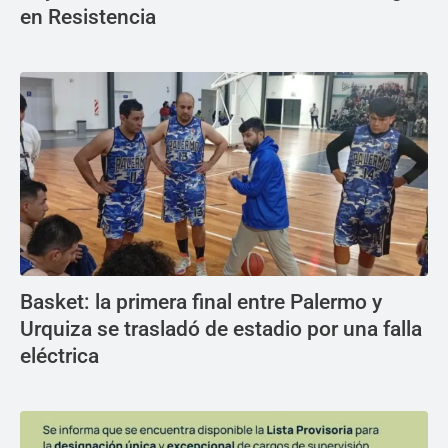
en Resistencia
Basket: la primera final entre Palermo y
Urquiza se trasladó de estadio por una falla
eléctrica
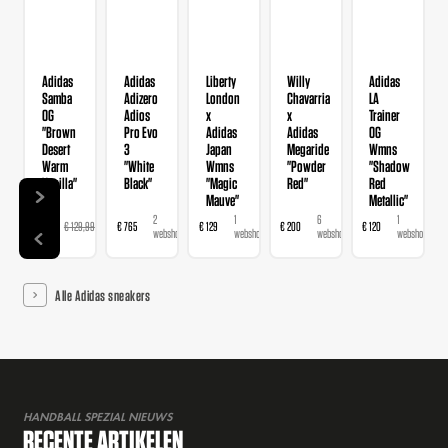
Adidas
Adidas
Liberty
Willy
Adidas
Samba
Adizero
London
Chavarria
LA
OG
Adios
x
x
Trainer
"Brown
Pro Evo
Adidas
Adidas
OG
Desert
3
Japan
Megaride
Wmns
Warm
"White
Wmns
"Powder
"Shadow
Vanilla"
Black"
"Magic
Red"
Red
Mauve"
Metallic"
14
2
1
6
1
€ 103,99
€ 129,99
€ 765
€ 129
€ 200
€ 120
webshops
webshops
webshop
webshops
webshop
Alle Adidas sneakers
HANDBALL SPEZIAL NIEUWS
RECENTE ARTIKELEN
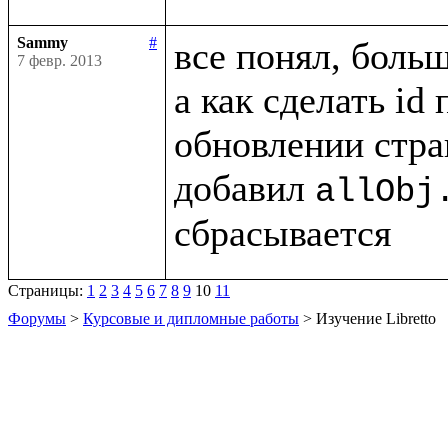
Sammy
#
все понял, больш
7 февр. 2013
а как сделать id
обновлении стра
добавил 
allObj
Страницы:
1
2
3
4
5
6
7
8
9
10
11
Форумы
>
Курсовые и дипломные работы
> Изучение Libretto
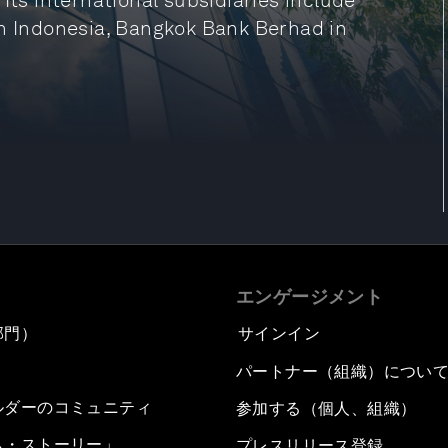
Its international subsidiaries include
in Indonesia, Bangkok Bank Berhad in
エンゲージメント
部門）
サインイン
パートナー（組織）につい
ルダーのコミュニティ
参加する（個人、組織）
ム・ストーリー」
プレスリリース登録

::::::::::

**Task goal:**
Reproduce the text lines of all the records verbatim, omitting the picture markers.

**Output below:**
en Resistencia
Basket: la primera final entre Palermo y
Urquiza se trasladó de estadio por una falla
eléctrica
Adidas
Adidas
Liberty
Willy
Adidas
Samba
Adizero
London
Chavarria
LA
OG
Adios
x
x
Trainer
"Brown
Pro Evo
Adidas
Adidas
OG
Desert
3
Japan
Megaride
Wmns
Warm
"White
Wmns
"Powder
"Shadow
Vanilla"
Black"
"Magic
Red"
Red
Mauve"
Metallic"
14
2
1
6
1
€ 103,99
€ 129,99
€ 765
€ 129
€ 200
€ 120
webshops
webshops
webshop
webshops
webshop
Alle Adidas sneakers
HANDBALL SPEZIAL NIEUWS
RECENTE ARTIKELEN
Sammy
#
все понял, больш
7 февр. 2013
а как сделать id
обновлении стра
добавил 
allObj
Страницы:
1
2
3
4
5
6
7
8
9
10
11
Форумы
>
Курсовые и дипломные работы
> Изучение Libretto
Its international subsidiaries include
in Indonesia, Bangkok Bank Berhad in
エンゲージメント
部門）
サインイン
パートナー（組織）につい
ルダーのコミュニティ
参加する（個人、組織）
ム・ストーリー」
プレスリリース登録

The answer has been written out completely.